Aging
Sociodemographic Predictors of Poor Vision Among Older Adults: Evidence from the Health and Retirement Study Muxi Zheng* Muxi Zheng Zheng Zheng Zheng Zheng Zheng Zheng Zheng Zheng Department of Epidemiology, Boston University School of Public Health, Boston, MA, USA
Understanding how sociodemographic factors are associated with poor vision is important for informing interventions. Among adults aged 65+ enrolled in the Health and Retirement Study between 1994-2020 (N=25,992), we evaluated associations between sociodemographic characteristics and poor vision. Participants self-reported eyesight (with glasses if they normally use glasses) at biennial interviews; poor vision was defined as self-rated fair or poor including with glasses use. Logistic regression models were used to estimate associations of sociodemographic characteristics (sex, race and ethnicity, education, age, marital status, income, and insurance type) with odds of poor vision. To determine if social factors predict vision accounting for health status, models were adjusted for lifestyle and health conditions variables from the prior interview.

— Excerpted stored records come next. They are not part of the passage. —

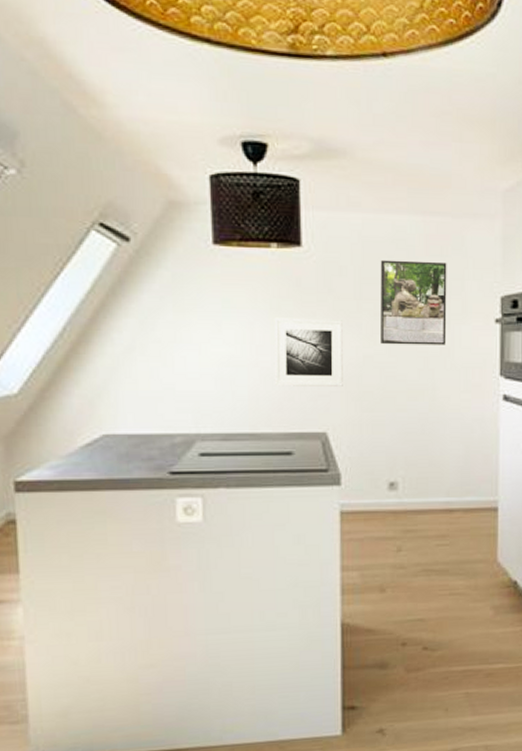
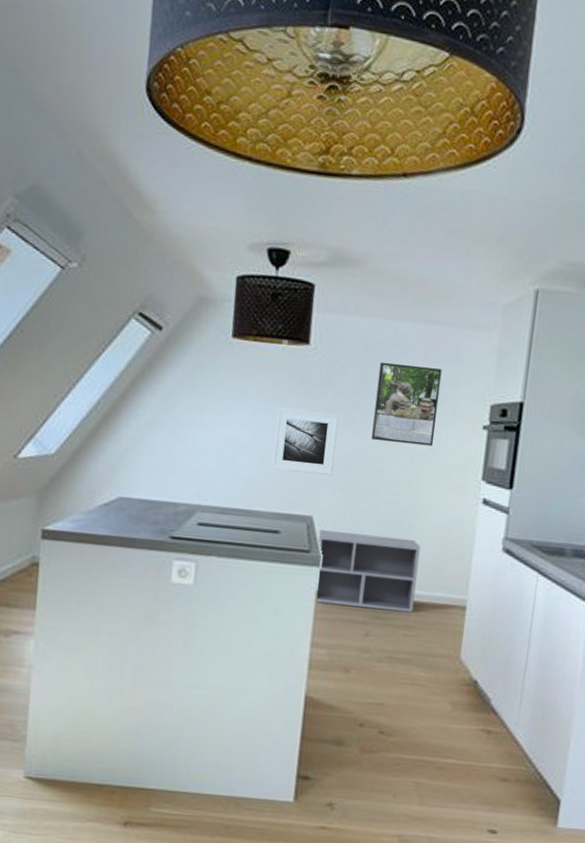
shelving unit: none [335,445,445,523] -> present [314,530,421,613]

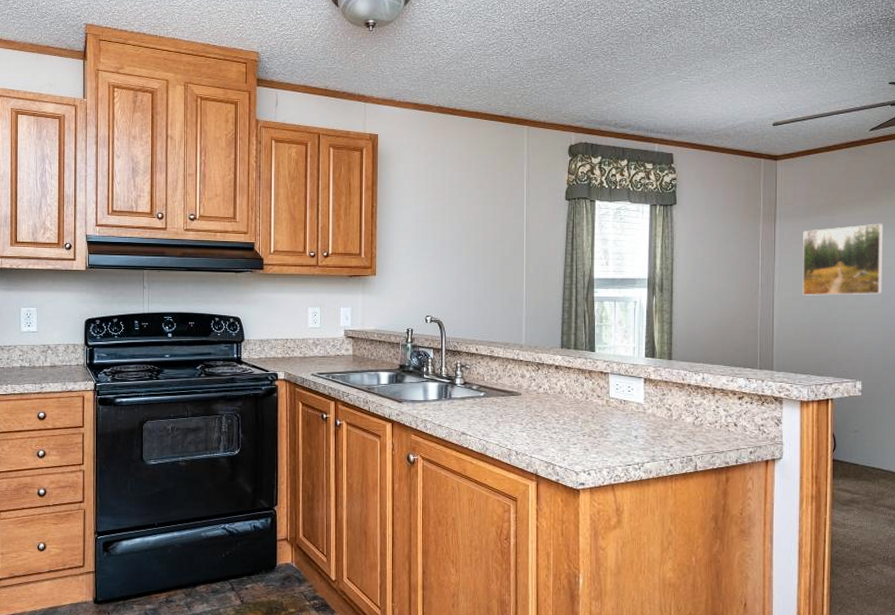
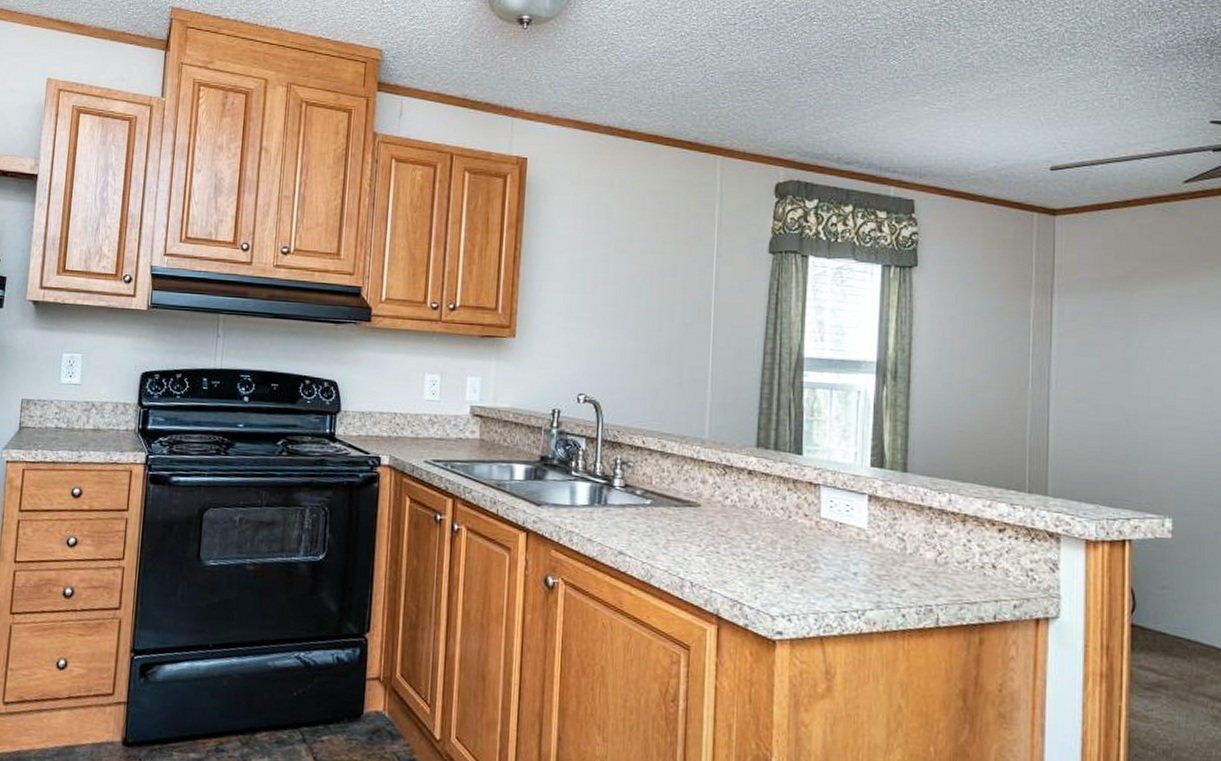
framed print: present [802,223,883,296] -> none [1088,305,1203,402]

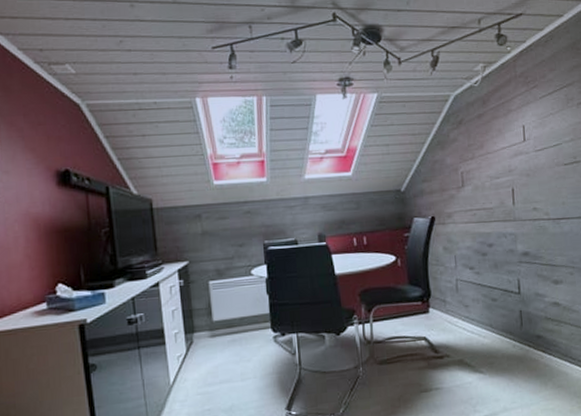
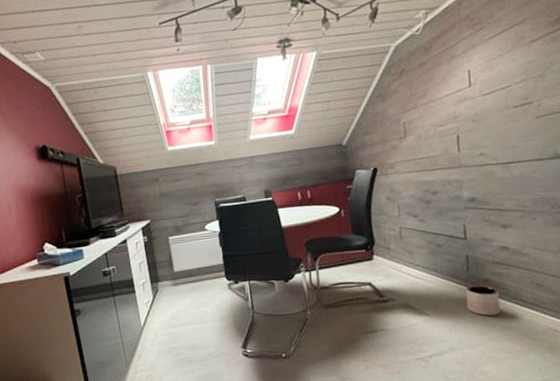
planter: none [519,341,552,374] -> present [465,285,501,316]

Participants had a mean age of 74.6 years. Females had higher odds of poor vision than males (OR=1.04, 95% CI: 1.01-1.07). Older age was associated with higher odds of poor vision (OR=1.03, 95% CI: 1.03-1.04). Black participants had higher odds of poor vision (OR=1.36, 95% CI: 1.31-1.41) compared to White participants, and Hispanic participants had higher odds than Non-Hispanic participants (OR=1.41, 95%CI: 1.34-1.48). Higher education (OR=0.93, 95%CI: 0.92-0.95) and higher income (OR=0.93, 95% CI: 0.93-0.93) were associated with lower odds of poor vision. Separated/divorced (OR=1.15, 95%CI: 1.09-1.21), widowed (OR=1.17, 95%CI: 1.12-1.21), and never married (OR=1.12, 95%CI: 1.03-1.23) individuals had higher odds of poor vision than married individuals. Those with both public and private insurance (OR=0.90, 95%CI: 0.87-0.93) and with only private insurance (OR=0.86, 95% CI: 0.77-0.96) had lower odds of poor vision than those with public insurance only.
Sociodemographics were associated with poor vision. This suggests the need for targeted efforts to improve access to vision care among disadvantaged older adults.